Ask a wise and venerable old sage for advice, and he might say a journey of a thousand miles begins with a single step. This old adage aptly describes the long and arduous road Hyundai has paved for itself in the last 30 years. The brand may be successful today, but not so long ago, the Korean automaker was no more than an afterthought, a mere purveyor of small, entry-level cars in unimportant markets. Through efforts like the first-generation Excel, Hyundai attempted to grow its reach and its brand to become more than a big fish in the small pond of secondary markets. Did it work? Well, one could say it did, but by the skin of its teeth.

To get an idea of how green Hyundai was in the 1980s, consider that the car seen here, a 1986 model, is just the second all-new car Hyundai had ever built. Prior to the Excel, the brand first forayed into car making with the Pony, a small, compact RWD car that was penned by noted Italian stylist Giorgetto Giugiario, but otherwise was as conventional as a Maytag washing machine. It was sold throughout the mid-eighties in a variety of small markets as Hyundai established itself as a legitimate automaker. It was even sold in Canada, where it surprisingly became one of their best selling cars during the early 80s. Was it a paragon of quality and reliability? Did it usher in a new era of small cars and raise the bar, change the game, and strike fear in the hearts of the established automakers? On all counts, the answer was a resounding no. Most of the positive attributes associated with the car went along with the belief that it was better than the Eastern Bloc cars of the day, but that’s not saying much.

The original Pony sold well enough, but by the mid-1980s, the Koreans realized it was time for something more fresh and up-to-date.  For this second go-around, Hyundai went back to the drawing board and came up with the new FWD Excel. The biggest mission of this car was to give the brand a foothold in the United States, where the lucrative yearly sales numbers had foreign auto execs salivating with envy. To help their chances of success, Hyundai filled its new small car with many of the newly expected features for the 1980s compact class. This included an available automatic transmission, power brakes and steering, a sunroof, and A/C, among other things. The starting price to get yourself one of these Korean masterpieces? A mere $4,995, one of the lowest base prices for any car available in America.

That magical number, coupled with an extensive promotional campaign, saw a whopping 168,000 Excels move off of dealer lots in the inaugural year of 1986, making the Excel the most successful first year launch of any foreign brand that has ever debuted here in the land of baseball and apple pie. With such an auspicious start, many were feeling hopeful about the brand’s potential, but it wasn’t long before doom and gloom rained down on Hyundai and their Excel.

While RWD is a fairly straightforward powertrain layout, FWD – which was still a new concept in the 1980s – is decidedly not. Transaxles, engine packaging, and front suspensions are wholly different and more complicated when the driven wheels are up front with the motor. This newfangled design, as well as the pressure to pump out enough cars to meet demand, quickly revealed that the Excel wasn’t excellent in the reliability department. A variety of different and costly issues plagued the little cars, ranging from transmissions that decided to give up to valve guides that liked to disintegrate. It also didn’t help that the 1.5 liter engine, making 68 hp, was about as powerful and refined as a rider mower, and overall build quality was something comparable to a wet cardboard box.

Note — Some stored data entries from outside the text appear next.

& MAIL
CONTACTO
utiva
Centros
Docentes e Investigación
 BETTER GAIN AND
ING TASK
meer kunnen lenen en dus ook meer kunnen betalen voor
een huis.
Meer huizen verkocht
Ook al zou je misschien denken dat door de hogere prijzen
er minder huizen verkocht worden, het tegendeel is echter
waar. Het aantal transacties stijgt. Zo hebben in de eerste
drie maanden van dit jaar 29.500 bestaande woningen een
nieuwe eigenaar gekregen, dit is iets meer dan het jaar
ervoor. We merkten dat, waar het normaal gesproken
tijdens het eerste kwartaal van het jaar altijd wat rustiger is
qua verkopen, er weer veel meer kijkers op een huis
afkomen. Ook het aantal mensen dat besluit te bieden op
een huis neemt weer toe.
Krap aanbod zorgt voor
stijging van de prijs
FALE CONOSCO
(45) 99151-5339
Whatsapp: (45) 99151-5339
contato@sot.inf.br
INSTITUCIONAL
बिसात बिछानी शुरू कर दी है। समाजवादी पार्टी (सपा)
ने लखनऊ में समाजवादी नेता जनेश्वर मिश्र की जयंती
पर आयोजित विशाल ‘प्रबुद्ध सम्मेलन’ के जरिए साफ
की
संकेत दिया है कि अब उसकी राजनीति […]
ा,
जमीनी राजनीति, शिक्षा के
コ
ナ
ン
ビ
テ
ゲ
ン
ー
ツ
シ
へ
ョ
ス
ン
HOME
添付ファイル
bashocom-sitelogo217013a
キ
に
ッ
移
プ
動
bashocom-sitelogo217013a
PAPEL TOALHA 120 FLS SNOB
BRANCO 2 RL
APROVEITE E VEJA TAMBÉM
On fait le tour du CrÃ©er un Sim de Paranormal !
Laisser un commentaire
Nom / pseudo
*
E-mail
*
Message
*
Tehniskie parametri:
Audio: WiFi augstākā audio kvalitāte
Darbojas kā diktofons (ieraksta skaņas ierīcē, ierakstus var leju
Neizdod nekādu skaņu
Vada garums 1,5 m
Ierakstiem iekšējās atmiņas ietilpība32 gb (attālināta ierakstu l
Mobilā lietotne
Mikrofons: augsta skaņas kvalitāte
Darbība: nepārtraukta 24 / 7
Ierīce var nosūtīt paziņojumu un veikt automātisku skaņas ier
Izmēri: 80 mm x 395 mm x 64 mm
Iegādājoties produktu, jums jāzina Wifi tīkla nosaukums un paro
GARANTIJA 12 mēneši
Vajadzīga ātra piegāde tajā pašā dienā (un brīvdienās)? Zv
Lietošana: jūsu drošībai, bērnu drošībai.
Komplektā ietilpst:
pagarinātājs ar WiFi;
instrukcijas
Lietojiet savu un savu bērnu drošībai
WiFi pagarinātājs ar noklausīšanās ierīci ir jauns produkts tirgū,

All these issues saw sales of Hyundai cars tumble from their first-year high, even as more models were slowly introduced. Values plummeted, and by 1990, a used Excel would’ve been worth laughably little. Still, the Koreans pressed onward, refusing to admit defeat. In 1988, they brought out the mid-size Sonata, and followed that in the subsequent years with the Scoupe, a new Excel, and the Elantra. Though market share throughout the 90s was never more than a measly 1%, the brand learned valuable lessons from the quality and reliability mishaps that plagued the first Excel.

Eventually, it found itself in a quandary – the cars had finally improved on the quality and reliability front, but the image was still that of 1986 Excels with broken carburetors and failing valve guides. People had come to view Hyundai as the brand for people who have a credit score and income level that should subject them to their local buy-here-pay-here lot, but are adamant that they have a new car. To rectify this reputation, in 1998, Hyundai debuted their now well-known warranty, offering 10 years/100,000 miles of powertrain coverage. This was intended to put to rest the lingering stigma the brand suffered from, and it did just that – in the ensuing years, sales rose and their image improved as more people took a chance on the brand.

Nowadays, one only needs to take a quick look at a Hyundai dealership to see the strides they have made since the old days of the featured car. However, even though the 1986 Excel may not have been much better than Power Wheels when it came to quality transportation, it was successful in one crucial way – It established the Hyundai brand here in the United States. Although other foreign automakers, such as Alfa and Peugeot, waved the white flag of surrender when Americans denounced and shunned their products, Hyundai continued to persevere and weather the storm of hate, scorn, and indifference that was foisted upon the hapless company.  Though they are well into their journey of 1,000 miles, it is thanks to the success of this humble car that the first step was one steady and true, a step that ultimately set the direction for where the brand is today.